Indexing Design Fundamentals / Index Size
By now, you understand that the order of your index keys determines if the index will support a query and how efficient it is at finding relevant documents.
You also know that we can use the ESR guideline to help determine the order of fields.
But what happens if we have two or more fields performing an equality match in a query? Does it matter which comes first? We could be tempted to say that it doesn't because the order won't make the queries any faster or slower, but it will affect the size of your index.
In this video, we'll discuss how an index prefix and prefix compression can affect the size of an index. We'll also show you how partial indexes can help with resource utilization.
Then we'll apply what we learned to our bank messaging app.
Let's briefly recall where we are in the process of creating indexes for our bank messaging app. To support these three queries, we need to create two indexes.
All three queries are used to retrieve and filter messages for a user's inbox.
So far, we've designed one compound index to support the first two queries.
Now we need to design a second compound index to support the third query.
Query three displays all unread messages for one user in their inbox.
It helps us query for messages that haven't been seen by customers in order to comply with regulations on bank notifications.
This query uses an equality match on user ID and is read. We need to create a compound index on user ID and is read, but the query performs an equality match on both fields. No matter which order we choose, both options will index the same number of documents. The b plus tree for each option will have the same depth, which means that performance for both indexes will be the same.
So why does the order matter?
Well, the order of the equality match fields in the index won't affect query execution times, but it can affect the size of the index.
This is because of MongoDB's index format, which uses prefix compression.
MongoDB uses prefix compression to store index keys more efficiently by storing identical prefixes only once per page.
So the more identical prefixes that we have, the fewer we have to store. This means that if the index prefix includes a field with a low number of distinct values, otherwise known as a low cardinality field, then the index will actually be smaller.
A smaller index means more efficient resource usage, so we wanna take advantage of prefix compression whenever possible. Let's take a look at how this applies to the fields that we need to index for our third query.
User ID is an example of high cardinality because each user has a unique ID.
Is red, on the other hand, is low cardinality because it is a boolean and only has two possible values, true or false?
In this case, using is red as the first field will make our index much smaller because it is a low cardinality field. This is great, but there's actually one more thing that we can do to make this index even smaller.

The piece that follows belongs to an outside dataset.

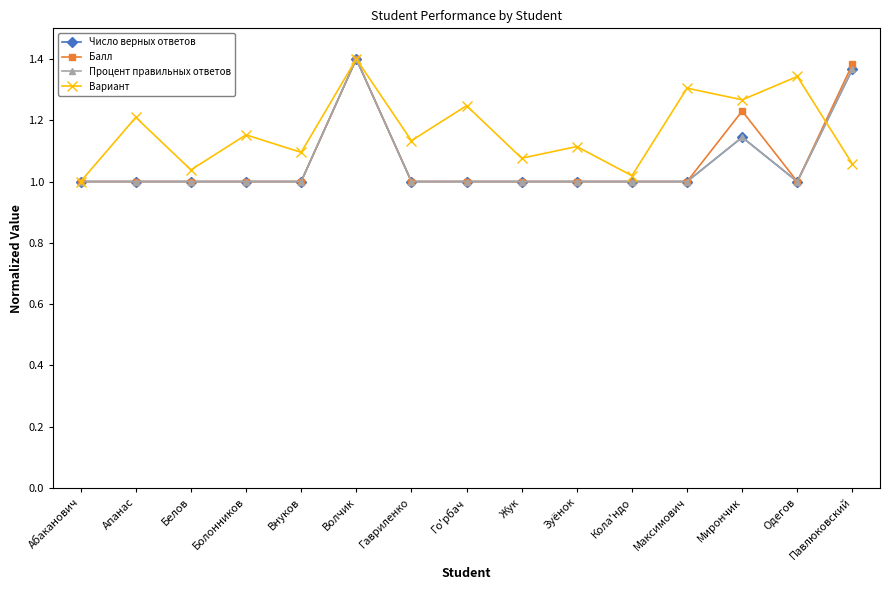

In Вариант, how many points are lower than both neighbors (excluding endpoints)?

6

In our case, we're only ever querying on is read false to find unread messages.
This means that we really only care about this sliver of values on the left side of our index.
Rather than indexing all documents in the messages collection, we can use a partial index to only index documents where is read is false. Partial indexes only index documents in a collection that need a specified filter expression.

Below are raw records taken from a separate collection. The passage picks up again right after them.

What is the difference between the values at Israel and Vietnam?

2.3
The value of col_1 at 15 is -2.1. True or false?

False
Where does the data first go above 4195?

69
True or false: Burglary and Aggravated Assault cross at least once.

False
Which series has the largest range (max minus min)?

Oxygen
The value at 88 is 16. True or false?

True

They have lower storage requirements and can reduce the performance cost for index creation and maintenance.
By adding a partial filter expression when we create the index for this query, only documents where is read is false will be included in the index. This will drastically reduce the size of the index over time. Nice work. We've decided on indexes for all three of our queries. Now we need to create them. First, let's recap what we covered in this video.
A smaller index means more efficient resource usage, so we wanna keep our indexes as small as possible.
MongoDB uses index prefix compression to reduce the size of an index.
When our query patterns allow and we have more than one equality match, use a low cardinality field as the index prefix to further reduce the size of an index. Partial indexes only index documents in a collection that need a specified filter expression.
Use a partial index whenever possible to further reduce the size of an index.